- Trecho do texto:
Para Sempre Alice é um filme complicado pois trata de uma das condições mais cruéis pela qual uma pessoa pode passar. O Alzheimer é uma doença degenerativa que destitui a pessoa de suas capacidade cerebrais e, até certo ponto, de si mesma. A complicação se encontra no fato de que um filme desses pode facilmente cair no melodrama gratuito.
Alice Howland (Moore) é uma brilhante professora teórica de linguística que descobre que tem um tipo raro do mal de Alzheimer. Ciente do que vai acontecer com o passar do tempo, ela toma as medidas necessárias para os cuidados do futuro da família e de si mesma. É, de forma bem simples, um filme que acompanha aos poucos o processo de perda da pessoa que perde a memória de tudo o que conhece, fez e é.
O roteiro de Richard Glatzer e Wash Westmoreland (também são os diretores do filme), adaptado do livro homônimo de Lisa Genova, coloca o espectador em cada cena de forma que ele descobre os contextos da mesma à medida em que ela acontece. Faz muito sentido porque cria uma desorientação muito semelhante à da própria Alice. Este recurso também leva a algo muito positivo: o espectador não é tratado como um imbecil. Ele precisa prestar atenção nas falas e nas atuações para tirar os detalhes apropriados para compreender a trama. Os diálogos dão as dicas de tudo o que é importante para essa compreensão, mas sem ser expositivo. Ninguém fala sobre as relações entre os familiares de Alicia, mas eles são complexos e diferentes entre si. Essas conexões são feitas através de reações entre eles.

- Entradas exibidas:

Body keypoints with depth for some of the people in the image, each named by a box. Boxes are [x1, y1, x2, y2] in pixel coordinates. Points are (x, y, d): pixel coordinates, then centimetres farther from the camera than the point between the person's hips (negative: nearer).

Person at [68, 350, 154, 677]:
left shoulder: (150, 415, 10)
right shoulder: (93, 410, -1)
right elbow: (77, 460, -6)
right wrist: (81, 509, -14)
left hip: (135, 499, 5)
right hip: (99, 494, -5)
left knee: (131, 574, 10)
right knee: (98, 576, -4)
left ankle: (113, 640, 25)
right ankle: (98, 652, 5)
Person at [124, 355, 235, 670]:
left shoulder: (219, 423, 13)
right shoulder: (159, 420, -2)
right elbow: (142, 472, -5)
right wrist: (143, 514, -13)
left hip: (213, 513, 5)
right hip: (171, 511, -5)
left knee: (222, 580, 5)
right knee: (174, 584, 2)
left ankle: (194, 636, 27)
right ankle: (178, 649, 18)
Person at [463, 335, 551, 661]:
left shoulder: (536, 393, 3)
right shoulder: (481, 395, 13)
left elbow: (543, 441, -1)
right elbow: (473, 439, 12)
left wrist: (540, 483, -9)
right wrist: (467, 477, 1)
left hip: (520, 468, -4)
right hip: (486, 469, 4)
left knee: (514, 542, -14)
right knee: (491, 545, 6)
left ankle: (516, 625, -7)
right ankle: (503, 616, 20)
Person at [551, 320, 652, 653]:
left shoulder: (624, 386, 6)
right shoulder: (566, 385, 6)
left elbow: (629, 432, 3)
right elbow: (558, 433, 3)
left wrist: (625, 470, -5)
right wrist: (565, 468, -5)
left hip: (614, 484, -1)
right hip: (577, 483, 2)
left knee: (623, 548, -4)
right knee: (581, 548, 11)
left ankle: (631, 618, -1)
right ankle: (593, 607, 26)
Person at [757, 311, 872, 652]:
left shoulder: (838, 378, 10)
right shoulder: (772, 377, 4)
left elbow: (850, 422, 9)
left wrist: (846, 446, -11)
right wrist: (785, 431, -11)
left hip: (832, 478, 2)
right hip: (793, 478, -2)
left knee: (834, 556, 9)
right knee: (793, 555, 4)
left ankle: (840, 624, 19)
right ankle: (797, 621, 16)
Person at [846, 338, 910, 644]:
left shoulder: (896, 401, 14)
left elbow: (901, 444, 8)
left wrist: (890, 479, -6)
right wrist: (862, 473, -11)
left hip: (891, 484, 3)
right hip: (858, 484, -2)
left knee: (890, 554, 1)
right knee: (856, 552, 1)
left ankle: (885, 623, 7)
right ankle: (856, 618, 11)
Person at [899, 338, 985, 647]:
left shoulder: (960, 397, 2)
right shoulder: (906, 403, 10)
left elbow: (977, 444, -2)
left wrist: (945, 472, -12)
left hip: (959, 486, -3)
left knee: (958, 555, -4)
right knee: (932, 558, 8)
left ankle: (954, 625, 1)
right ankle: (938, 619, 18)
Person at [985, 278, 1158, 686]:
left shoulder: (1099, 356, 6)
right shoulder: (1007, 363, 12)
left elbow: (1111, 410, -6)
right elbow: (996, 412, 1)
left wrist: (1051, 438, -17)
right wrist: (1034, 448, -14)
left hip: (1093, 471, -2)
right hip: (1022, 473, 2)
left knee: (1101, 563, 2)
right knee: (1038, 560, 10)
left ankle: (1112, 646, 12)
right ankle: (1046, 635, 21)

- Tarefa 1: Reescreva o trecho da crítica de Para Sempre Alice que vai de "Para Sempre Alice" até "no melodrama gratuito.", substituindo "melodrama" por "sentimentalismo".
- Tarefa 2: Por favor, explique, com base na crítica de Para Sempre Alice, por que faz sentido o roteiro levar o espectador a descobrir o contexto de cada cena à medida que ela acontece.

- Resposta 1:
Para Sempre Alice é um filme complicado pois trata de uma das condições mais cruéis pela qual uma pessoa pode passar. O Alzheimer é uma doença degenerativa que destitui a pessoa de suas capacidade cerebrais e, até certo ponto, de si mesma. A complicação se encontra no fato de que um filme desses pode facilmente cair no sentimentalismo gratuito.

- Resposta 2: Faz sentido porque esse recurso cria no espectador uma desorientação muito semelhante à da própria Alice.